Il est vrai que le domaine public était immense ; mais il n’était pas inaliénable ; la vente le transformait en propriété privée sans aucune réserve. Si l’on est frappé de quelques lois qui montrent le fisc avide et âpre à saisir la terre, il y en a d’autres qui montrent avec quelle facilité il se dessaisissait. Le précieux recueil des agrimensores, les maîtres arpenteurs de ce temps-là signale fréquemment les terres qui étaient concédées à des particuliers et qui n’étaient jamais reprises. Ces mêmes écrivains racontent un fait bien significatif qui se passa sous Vespasien. L’empereur, ayant besoin d’argent, voulut mettre en vente les terres que l’état possédait en Italie. Ces terres étaient occupées par des particuliers sans aucun titre : il n’était pas douteux qu’on n’eût le droit de les leur reprendre ; mais, aussitôt que le décret parut, l’Italie entière s’agita, des députations portèrent au prince les plaintes et les réclamations de toute la population agricole. Il dut céder. Il permit que son décret restât inexécuté, et après lui Domitien accorda aux occupans la possession légitime du sol[1]. Aucun empereur ne paraît avoir renouvelé l’essai infructueux de Vespasien. Nous pouvons donc croire que l’état perdit ainsi une notable partie de son domaine. Dans les siècles suivans, les codes font souvent mention de terres données, fundi donati. On aperçoit bien que les empereurs regrettèrent de les avoir données ; mais on n’aperçoit pas qu’ils aient jamais pu les reprendre. Nulle statistique n’est possible au sujet de l’empire romain ; il y a au moins grande apparence qu’en dépit des confiscations le domaine public alla toujours en s’amoindrissant, et que, dans ces cinq siècles, la propriété privée ne cessa pas d’être en progrès.

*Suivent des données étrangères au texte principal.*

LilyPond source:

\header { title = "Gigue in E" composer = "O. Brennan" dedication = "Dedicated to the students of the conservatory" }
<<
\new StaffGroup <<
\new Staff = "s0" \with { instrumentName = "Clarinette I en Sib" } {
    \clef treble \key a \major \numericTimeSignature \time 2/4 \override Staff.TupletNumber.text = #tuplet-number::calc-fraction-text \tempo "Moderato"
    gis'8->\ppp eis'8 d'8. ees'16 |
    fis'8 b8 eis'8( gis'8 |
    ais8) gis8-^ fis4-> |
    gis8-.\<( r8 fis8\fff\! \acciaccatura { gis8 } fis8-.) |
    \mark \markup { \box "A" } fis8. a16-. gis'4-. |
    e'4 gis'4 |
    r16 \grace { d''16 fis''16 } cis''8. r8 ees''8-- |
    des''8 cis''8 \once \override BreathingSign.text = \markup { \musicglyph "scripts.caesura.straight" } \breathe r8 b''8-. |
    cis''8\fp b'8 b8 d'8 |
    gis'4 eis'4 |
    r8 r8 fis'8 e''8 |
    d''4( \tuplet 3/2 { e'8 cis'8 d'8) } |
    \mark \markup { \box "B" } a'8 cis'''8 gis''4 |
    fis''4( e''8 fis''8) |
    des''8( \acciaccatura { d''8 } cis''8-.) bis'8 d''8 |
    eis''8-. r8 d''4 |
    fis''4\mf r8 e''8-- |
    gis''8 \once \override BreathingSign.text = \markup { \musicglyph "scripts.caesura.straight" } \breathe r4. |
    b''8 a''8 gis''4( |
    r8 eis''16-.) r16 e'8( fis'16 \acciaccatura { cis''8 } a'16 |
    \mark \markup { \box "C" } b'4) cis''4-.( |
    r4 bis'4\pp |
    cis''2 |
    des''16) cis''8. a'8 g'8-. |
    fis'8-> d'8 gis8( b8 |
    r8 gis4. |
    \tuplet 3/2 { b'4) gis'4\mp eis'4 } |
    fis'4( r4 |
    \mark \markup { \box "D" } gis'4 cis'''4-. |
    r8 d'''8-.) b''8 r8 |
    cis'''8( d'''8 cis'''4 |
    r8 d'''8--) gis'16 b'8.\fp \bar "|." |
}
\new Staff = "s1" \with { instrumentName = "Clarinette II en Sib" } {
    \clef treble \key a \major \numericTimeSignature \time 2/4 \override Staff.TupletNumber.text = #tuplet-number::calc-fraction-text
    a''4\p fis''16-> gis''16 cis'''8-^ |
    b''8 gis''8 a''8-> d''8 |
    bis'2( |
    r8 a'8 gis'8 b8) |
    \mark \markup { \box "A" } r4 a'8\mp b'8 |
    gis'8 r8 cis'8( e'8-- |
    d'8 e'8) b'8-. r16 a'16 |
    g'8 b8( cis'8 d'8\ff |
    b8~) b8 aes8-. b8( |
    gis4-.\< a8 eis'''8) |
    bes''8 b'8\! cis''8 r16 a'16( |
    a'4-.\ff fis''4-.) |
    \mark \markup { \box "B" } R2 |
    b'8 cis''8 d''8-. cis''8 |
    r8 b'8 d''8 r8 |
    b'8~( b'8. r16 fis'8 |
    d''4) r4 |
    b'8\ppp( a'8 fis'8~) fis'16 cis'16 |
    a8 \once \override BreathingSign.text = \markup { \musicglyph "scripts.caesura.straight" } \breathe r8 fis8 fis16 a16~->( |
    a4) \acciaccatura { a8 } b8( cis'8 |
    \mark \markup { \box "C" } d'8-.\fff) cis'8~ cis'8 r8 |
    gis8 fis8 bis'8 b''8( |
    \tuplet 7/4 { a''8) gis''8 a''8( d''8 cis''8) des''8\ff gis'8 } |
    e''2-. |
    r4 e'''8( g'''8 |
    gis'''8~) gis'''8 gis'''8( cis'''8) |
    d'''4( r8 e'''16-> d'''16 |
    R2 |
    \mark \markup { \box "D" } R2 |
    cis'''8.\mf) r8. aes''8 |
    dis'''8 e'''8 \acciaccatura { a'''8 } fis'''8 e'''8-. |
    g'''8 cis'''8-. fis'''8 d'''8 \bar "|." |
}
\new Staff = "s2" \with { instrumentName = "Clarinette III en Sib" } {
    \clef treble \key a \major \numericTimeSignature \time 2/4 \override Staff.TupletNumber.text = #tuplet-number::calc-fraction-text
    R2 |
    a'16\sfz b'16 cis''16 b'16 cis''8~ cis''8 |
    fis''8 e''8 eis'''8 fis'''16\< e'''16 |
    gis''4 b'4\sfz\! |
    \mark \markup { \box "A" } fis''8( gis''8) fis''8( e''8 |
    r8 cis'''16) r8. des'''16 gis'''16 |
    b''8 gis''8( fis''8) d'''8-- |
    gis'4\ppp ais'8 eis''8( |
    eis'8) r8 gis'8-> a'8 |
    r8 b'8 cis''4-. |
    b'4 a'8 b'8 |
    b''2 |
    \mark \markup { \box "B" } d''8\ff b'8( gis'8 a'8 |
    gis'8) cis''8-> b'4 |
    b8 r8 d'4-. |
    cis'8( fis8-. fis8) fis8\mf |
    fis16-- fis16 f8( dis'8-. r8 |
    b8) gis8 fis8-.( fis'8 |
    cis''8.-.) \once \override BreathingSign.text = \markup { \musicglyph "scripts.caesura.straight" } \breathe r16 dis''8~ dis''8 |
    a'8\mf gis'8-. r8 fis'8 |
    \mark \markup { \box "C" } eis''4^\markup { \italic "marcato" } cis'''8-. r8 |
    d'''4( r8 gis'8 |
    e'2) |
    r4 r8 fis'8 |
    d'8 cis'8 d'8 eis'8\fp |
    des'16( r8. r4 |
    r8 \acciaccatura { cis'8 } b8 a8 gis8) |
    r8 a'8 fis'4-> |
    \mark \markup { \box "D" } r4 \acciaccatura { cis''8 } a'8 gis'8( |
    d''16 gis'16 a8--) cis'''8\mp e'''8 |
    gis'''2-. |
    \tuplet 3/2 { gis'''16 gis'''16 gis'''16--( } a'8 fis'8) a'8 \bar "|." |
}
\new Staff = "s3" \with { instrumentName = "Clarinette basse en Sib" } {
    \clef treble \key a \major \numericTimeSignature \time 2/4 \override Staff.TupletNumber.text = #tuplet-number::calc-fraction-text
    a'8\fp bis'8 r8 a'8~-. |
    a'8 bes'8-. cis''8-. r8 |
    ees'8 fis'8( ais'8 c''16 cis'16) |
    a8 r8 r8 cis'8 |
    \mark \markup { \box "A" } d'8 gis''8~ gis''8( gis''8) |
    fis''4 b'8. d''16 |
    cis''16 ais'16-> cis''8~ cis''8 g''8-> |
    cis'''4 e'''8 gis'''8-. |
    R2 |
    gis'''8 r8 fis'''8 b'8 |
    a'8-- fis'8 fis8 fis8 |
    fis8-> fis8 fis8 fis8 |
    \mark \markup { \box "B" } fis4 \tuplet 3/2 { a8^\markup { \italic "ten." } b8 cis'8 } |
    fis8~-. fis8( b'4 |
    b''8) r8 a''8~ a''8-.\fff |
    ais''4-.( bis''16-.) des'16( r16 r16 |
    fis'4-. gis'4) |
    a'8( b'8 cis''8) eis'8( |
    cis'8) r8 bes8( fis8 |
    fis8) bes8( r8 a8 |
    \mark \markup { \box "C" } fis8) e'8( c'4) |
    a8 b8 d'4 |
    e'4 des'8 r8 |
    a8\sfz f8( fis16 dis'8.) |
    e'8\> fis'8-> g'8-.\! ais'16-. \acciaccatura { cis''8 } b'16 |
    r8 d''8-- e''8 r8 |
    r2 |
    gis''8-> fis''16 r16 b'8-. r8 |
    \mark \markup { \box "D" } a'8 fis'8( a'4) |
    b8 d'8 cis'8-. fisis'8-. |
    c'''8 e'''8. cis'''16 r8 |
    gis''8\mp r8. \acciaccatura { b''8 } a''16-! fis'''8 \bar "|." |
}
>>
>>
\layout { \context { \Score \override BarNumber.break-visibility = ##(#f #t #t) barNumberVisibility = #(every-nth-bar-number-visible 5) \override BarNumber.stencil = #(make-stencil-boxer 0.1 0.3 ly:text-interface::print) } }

L’acte qui a été renouvelé le plus fréquemment par les empereurs et qui caractérise le mieux leur politique traditionnelle fut la fondation des colonies. Le nombre en a été incalculable ; elles couvrirent l’Italie et les provinces. Or ces colonies n’avaient aucune ressemblance avec ce que nous appelons aujourd’hui de ce nom ; elles étaient précisément le contraire d’une émigration au dehors.

  1. Voyez le recueil des Gromatici veteres, édit. Lachmann, p. 20, 54, 111, 163, 284.